Santri Ponpes Takmirul Islam Sragen, Daffa Wasif Waluyo (15) meninggal setelah mengalami penganiayaan pada November 2022 lalu. Lantas saat ini baru satu tersangka yakni santri lainnya MH(17) yang menjalani proses hukum.
Penasehat Hukum Pelaku Anak MH, Saryoko saat ditemui di Pengadilan Negeri (PN) Sragen mengatakan, kasus ini tidak berdiri sendiri. Karena peristiwa ini terjadi setelah melaksanakan program Ponpes. ”Kalau program pondok, artinya diakui oleh pondok. Pondok tidak bisa lepas tangan,” katanya.
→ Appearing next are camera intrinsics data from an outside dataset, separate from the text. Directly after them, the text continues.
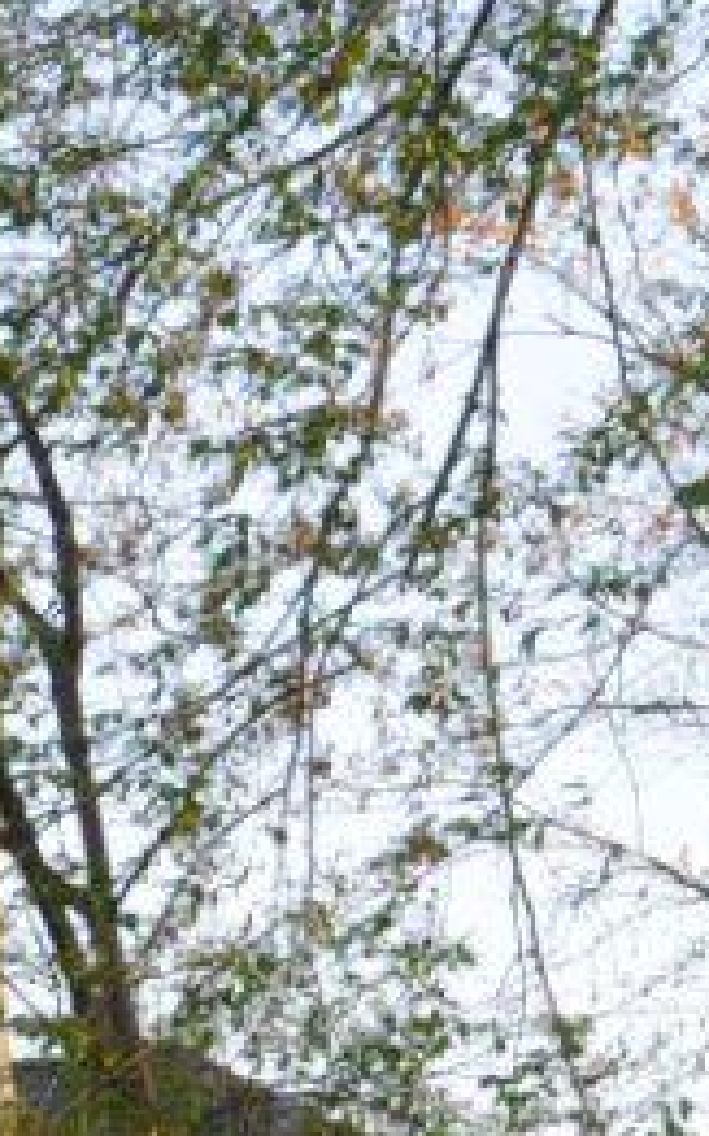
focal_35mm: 288
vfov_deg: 7.1
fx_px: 8909
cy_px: 1906
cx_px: -1153
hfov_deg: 4.4
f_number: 6.3
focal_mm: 24
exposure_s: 1/200
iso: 200
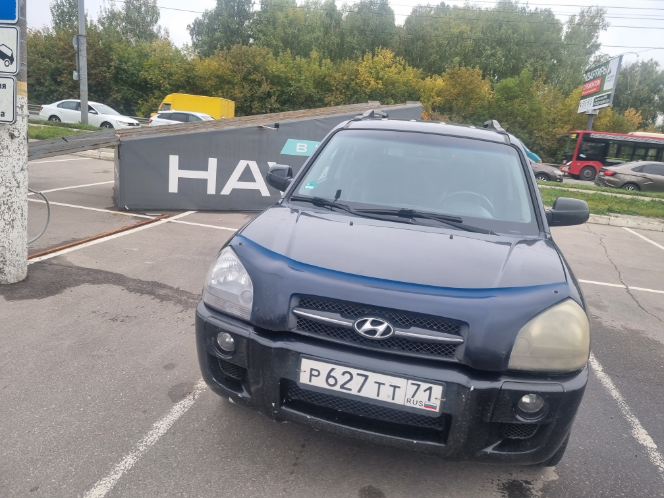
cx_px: 332
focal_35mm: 26
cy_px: 249
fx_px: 499
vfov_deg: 53.1
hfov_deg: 67.3
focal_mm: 5.4
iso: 50
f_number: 1.8
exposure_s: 1/187
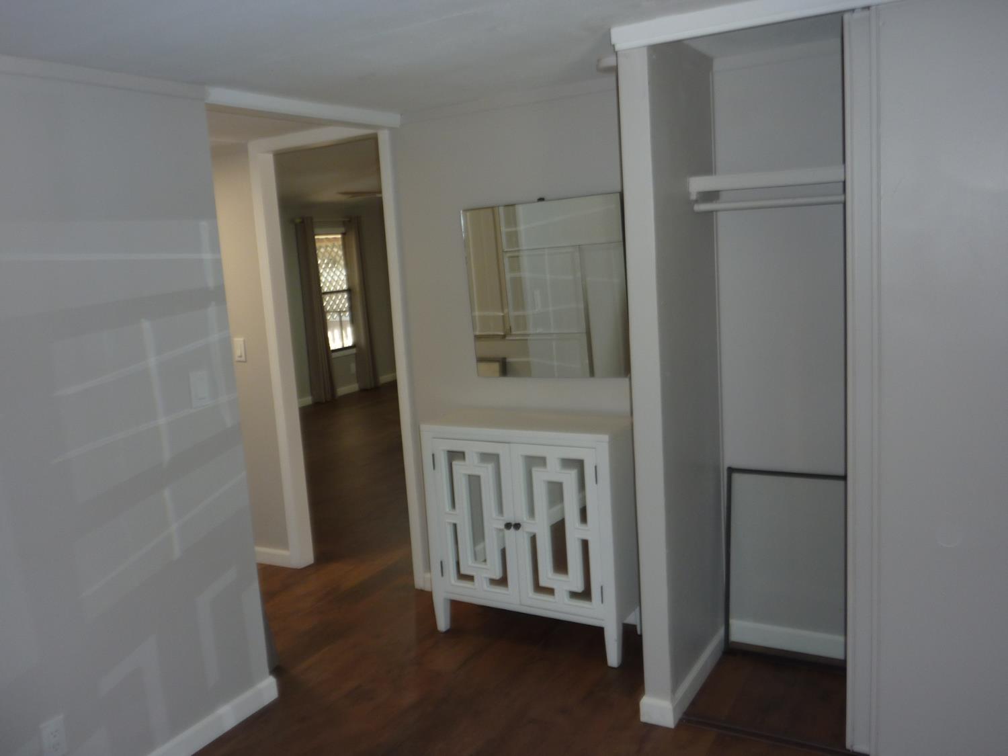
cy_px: 378
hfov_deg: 61.7
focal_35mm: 29
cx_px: 504
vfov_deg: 48.2
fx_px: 844
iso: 100
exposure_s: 1/30
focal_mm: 4.7
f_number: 3.4
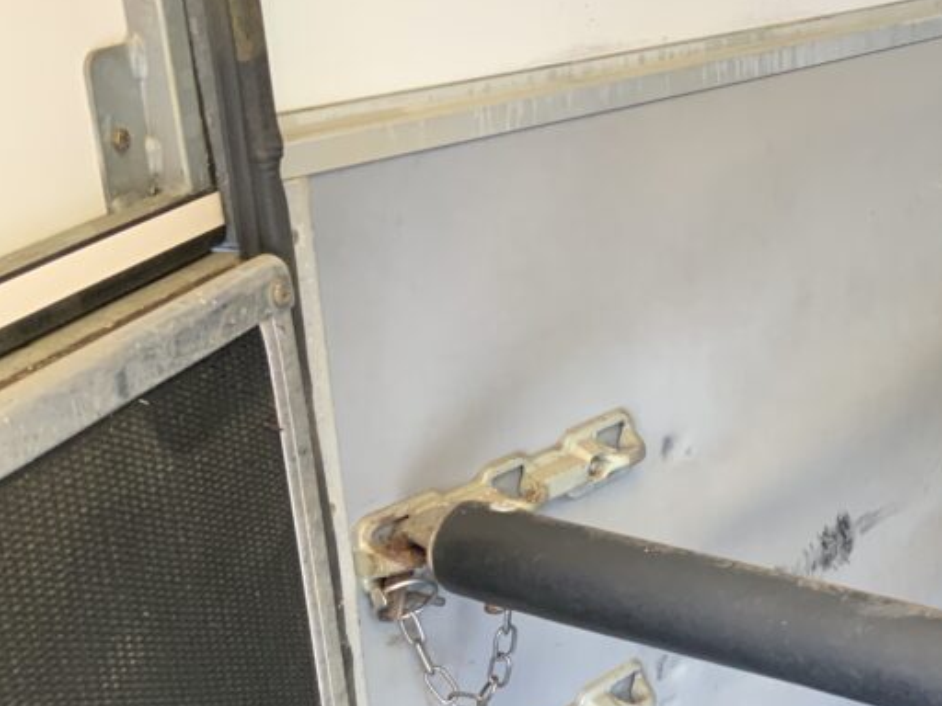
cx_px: 879
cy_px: 428
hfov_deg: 31.4
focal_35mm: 58
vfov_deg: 25.2
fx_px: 1578
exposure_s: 1/83
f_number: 1.8
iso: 64
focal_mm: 3
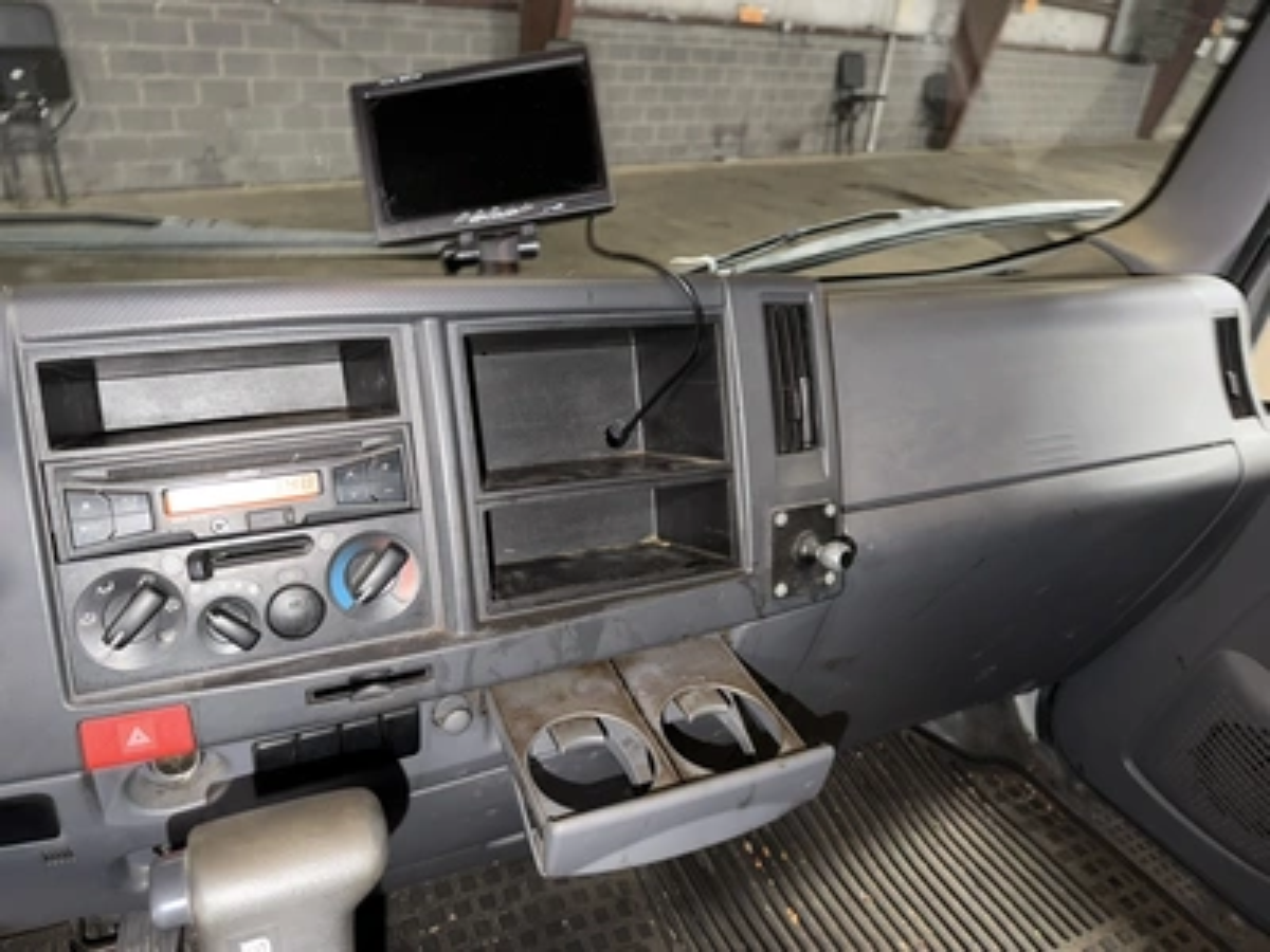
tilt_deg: -28.7
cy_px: 476
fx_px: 881
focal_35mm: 24
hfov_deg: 71.6
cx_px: 635
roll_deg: -4.4
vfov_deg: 56.8
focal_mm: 6.76
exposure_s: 1/4
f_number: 1.78
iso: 80
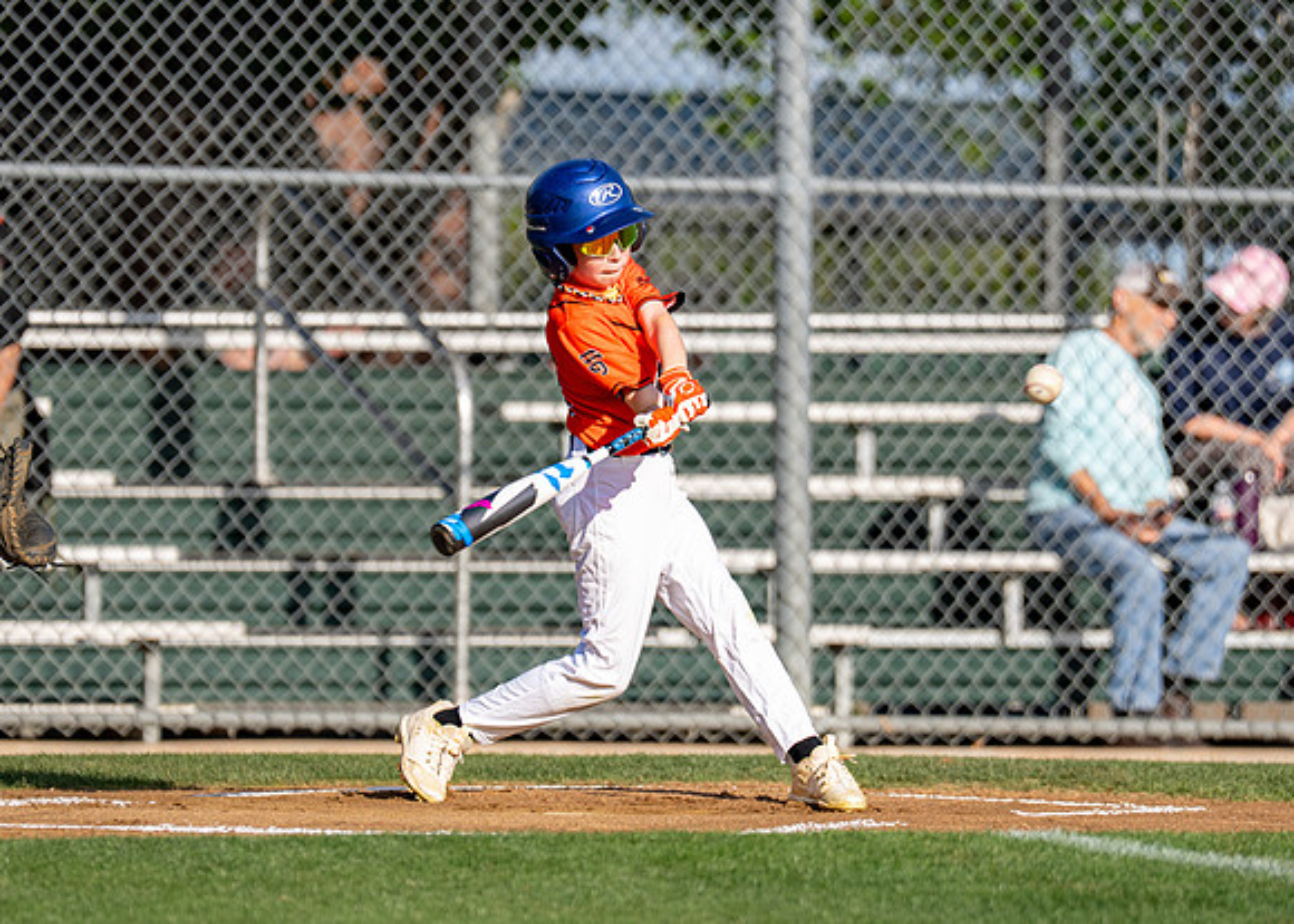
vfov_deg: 3.8
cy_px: 423
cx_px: 598
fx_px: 14088
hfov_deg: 5.3
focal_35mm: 383
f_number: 2.8
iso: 100
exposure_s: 1/2000
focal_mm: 200
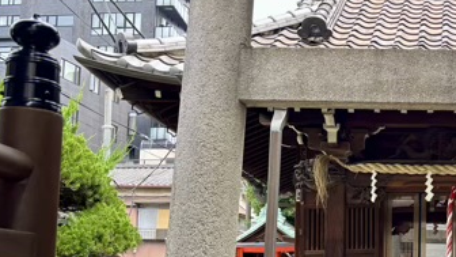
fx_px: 713
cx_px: 449
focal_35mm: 59
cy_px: 229
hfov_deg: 32.7
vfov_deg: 20.0
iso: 50
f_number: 1.6
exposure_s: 1/353
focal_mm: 5.96
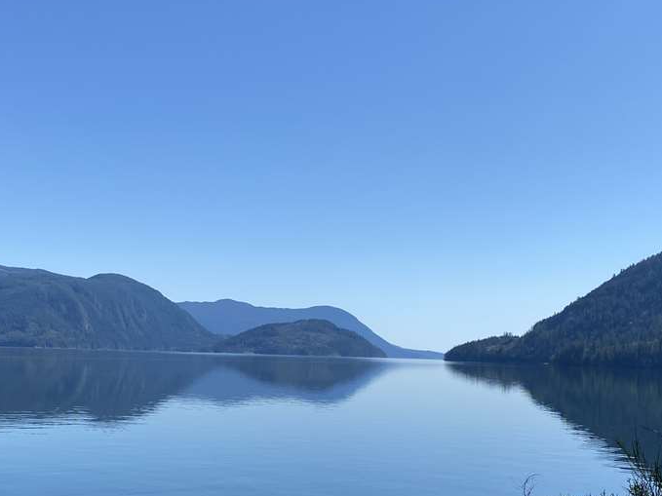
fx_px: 937
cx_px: 255
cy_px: 362
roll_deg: -1.5
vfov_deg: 29.3
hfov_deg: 38.7
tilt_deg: -0.9
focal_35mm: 49
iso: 32
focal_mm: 4.25
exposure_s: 1/3300
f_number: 1.8
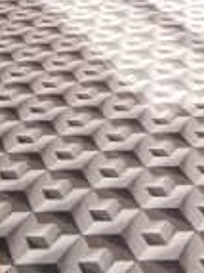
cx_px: 181
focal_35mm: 67
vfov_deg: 24.9
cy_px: -88
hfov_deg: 21.4
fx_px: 527
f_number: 2.2
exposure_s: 1/50
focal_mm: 1.42
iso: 146
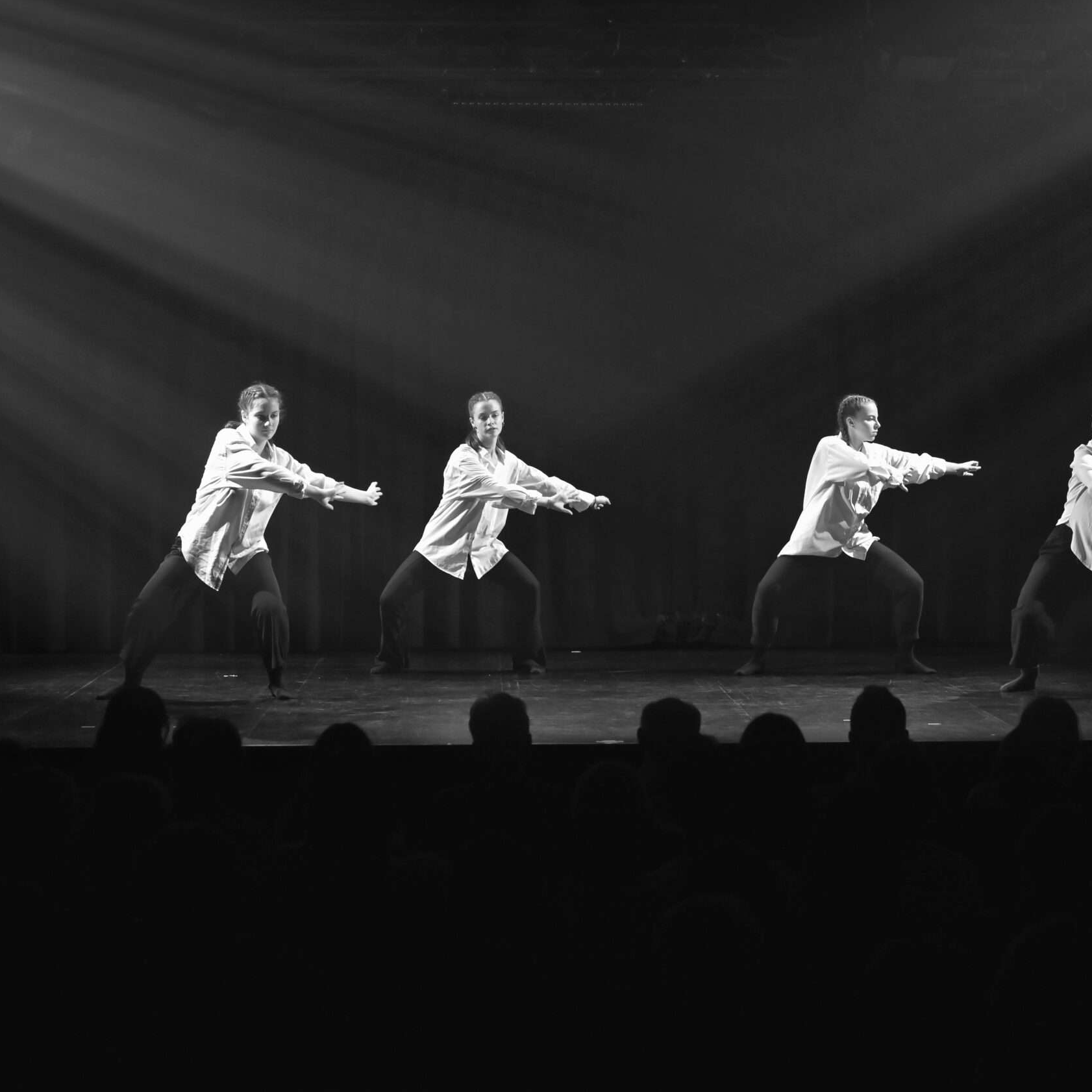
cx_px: 667
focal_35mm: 84
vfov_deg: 20.6
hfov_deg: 20.6
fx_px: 2998
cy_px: 540
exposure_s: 1/200
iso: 1250
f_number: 4
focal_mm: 65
Fakta hukum yang terungkap di persidangan, kegiatan yang dilakukan oleh 3 orang termasuk pelaku anak MH, sudah minta ijin untuk melakukan tindakan disiplin ke juniornya. Ketika perbuatan yang mengakibatkan hilangnya nyawa salah satu santri, tetapi beban hanya ditanggung oleh terdakwa seorang diri.
”Tanggungjawab pimpinan pondok secara hirearki, harus ada. Karena dia lalai melaksanakan tugas dan kewajiban. Tidak bisa lepas tangan. Perkara anak dikeluarkan, itu konsekwensi, tapi tidak menyelesaikan persoalan,” jelasnya.
Karena menanggung seorang diri, tidak ada keadilan bagi pelaku anak. Karena saat itu ada 3 orang, yang sudah ijin pada atasannya dan diberikan penerapan penegakan disiplin. ”Kalau ditanggung hanya 1 orang menurut kami tidak adil selaku penasehat hukum,” ujarnya.
Saryoko menambahkan, dua orang dan dari pihak pondok juga harus bertanggungjawab. Karena dianggap turut serta dan karena kelalaian, mengakibatkan hilangnya nyawa. ”Jadi yang dua turut melakukan walau tidak secara langsung, tetapi inisiator tindakan dilakukan 3 orang atas persertujuan pimpinan,”jelas Saryoko.